Her lips parted, but only a short gasp fell from them. He smiled, and finally his eyes fully revealed what was there all along.

“I’ll love ye until my dyin’ day, and if I have any say aboot it, long after that.”

She leaped into his arms, quite certain that had he been a smaller man she would have knocked him clean off his feet.

Angus and Jamie watched from a parapet along the castle walls. With a world more experience than Jamie might ever possess, Angus waited with relative ease until Callum carried his wife inside the castle before his belch erupted from his lips.

“I think she was the only one in the whole bloody castle who didna know he loved her. Women are thick-skulled. Dinna ferget that, lad.” Angus passed Jamie more brew.

“Aye, thick-skulled,” Jamie brooded and almost teetered over the edge of the wall.

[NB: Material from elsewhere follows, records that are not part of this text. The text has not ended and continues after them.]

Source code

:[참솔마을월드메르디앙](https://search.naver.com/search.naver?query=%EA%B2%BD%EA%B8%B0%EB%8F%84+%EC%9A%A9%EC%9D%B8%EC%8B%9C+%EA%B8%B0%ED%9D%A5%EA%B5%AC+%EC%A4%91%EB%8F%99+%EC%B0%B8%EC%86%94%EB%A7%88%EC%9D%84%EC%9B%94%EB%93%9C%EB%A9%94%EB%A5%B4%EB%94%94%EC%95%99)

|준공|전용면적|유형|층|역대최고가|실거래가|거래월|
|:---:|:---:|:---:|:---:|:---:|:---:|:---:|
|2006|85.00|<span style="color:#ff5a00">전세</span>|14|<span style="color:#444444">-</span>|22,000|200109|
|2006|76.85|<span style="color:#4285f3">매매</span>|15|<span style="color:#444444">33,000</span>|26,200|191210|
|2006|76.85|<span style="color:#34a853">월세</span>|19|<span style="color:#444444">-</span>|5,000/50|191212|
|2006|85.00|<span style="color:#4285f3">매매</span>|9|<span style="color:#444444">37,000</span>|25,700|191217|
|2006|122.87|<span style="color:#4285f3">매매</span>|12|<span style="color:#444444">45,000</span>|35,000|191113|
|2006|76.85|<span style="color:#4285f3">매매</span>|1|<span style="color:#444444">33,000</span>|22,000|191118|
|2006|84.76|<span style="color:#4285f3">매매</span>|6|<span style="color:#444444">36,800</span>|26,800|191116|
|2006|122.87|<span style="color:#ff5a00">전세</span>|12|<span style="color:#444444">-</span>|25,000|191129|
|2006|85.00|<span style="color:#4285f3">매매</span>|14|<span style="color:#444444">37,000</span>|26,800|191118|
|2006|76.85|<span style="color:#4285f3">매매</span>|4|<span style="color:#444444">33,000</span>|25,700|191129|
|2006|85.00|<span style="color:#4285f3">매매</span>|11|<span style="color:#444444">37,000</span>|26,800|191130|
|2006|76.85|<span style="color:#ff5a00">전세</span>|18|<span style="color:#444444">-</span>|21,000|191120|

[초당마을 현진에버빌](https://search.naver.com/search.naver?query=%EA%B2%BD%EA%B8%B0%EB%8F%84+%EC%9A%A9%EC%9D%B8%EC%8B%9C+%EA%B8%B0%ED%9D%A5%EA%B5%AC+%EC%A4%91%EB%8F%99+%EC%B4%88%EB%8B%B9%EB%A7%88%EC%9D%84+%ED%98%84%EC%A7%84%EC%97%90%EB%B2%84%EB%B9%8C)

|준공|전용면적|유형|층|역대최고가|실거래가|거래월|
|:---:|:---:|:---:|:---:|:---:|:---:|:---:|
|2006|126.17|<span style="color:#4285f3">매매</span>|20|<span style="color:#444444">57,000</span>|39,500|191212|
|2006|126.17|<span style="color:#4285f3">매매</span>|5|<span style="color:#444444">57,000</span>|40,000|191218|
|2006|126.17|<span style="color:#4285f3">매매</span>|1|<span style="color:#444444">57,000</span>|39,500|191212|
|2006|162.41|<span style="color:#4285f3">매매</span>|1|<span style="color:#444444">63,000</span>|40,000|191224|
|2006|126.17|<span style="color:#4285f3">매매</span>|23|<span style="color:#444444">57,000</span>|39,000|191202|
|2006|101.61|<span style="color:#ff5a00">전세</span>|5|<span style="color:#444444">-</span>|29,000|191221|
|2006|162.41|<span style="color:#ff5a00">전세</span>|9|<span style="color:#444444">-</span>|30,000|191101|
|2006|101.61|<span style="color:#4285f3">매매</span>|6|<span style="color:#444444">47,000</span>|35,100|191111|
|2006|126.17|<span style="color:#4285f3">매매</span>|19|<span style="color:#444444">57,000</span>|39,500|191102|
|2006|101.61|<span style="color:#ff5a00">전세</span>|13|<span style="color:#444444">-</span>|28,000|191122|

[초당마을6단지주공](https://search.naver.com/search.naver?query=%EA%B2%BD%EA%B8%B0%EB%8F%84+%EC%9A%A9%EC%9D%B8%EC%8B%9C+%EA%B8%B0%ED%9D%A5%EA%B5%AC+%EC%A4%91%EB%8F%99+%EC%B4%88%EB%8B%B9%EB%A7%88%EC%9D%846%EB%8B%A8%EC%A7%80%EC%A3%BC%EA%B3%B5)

Angus caught him easily enough by the scruff of his plaid before the younger man toppled over. “Hell, but ye canna hold yer whiskey.”

“Get off me, ye flea-ridden son of a barn rat.” Jamie tugged and almost fell over the edge again. His mood was even more sour than Maggie’s. But Angus had not been happier since the day he first broke Brodie’s nose. He’d thought all hope was lost for any more good, clean sport when Kate demanded that he and Brodie quit brutalizing each other. Doom settled over his heart every time he watched his ruthless cousin tenderly kissing his new babe’s head. But now, oh now, a new spark of hope and exhilaration gleamed in Angus’s eyes.

“Did ye just insult me, Jamie Grant?” he asked carefully. He would not want to injure the lad in error.

“I did?”

Angus decided to ignore the glassy, bewildered set of big blue eyes staring back at him, so desperate was he for a hearty fight. He nodded and sent his fist into Jamie’s guts with a satisfied sigh that rivaled any belch he could produce.

In response, Jamie promptly emptied the contents of his belly onto Angus’s boots.

Chapter Thirty-Six

DUNCAN CAMPBELL BLEW DIRT out of his mouth. He waited in the thick brush until he was sure the MacLeod scouts had moved on before scrambling on his belly toward his men.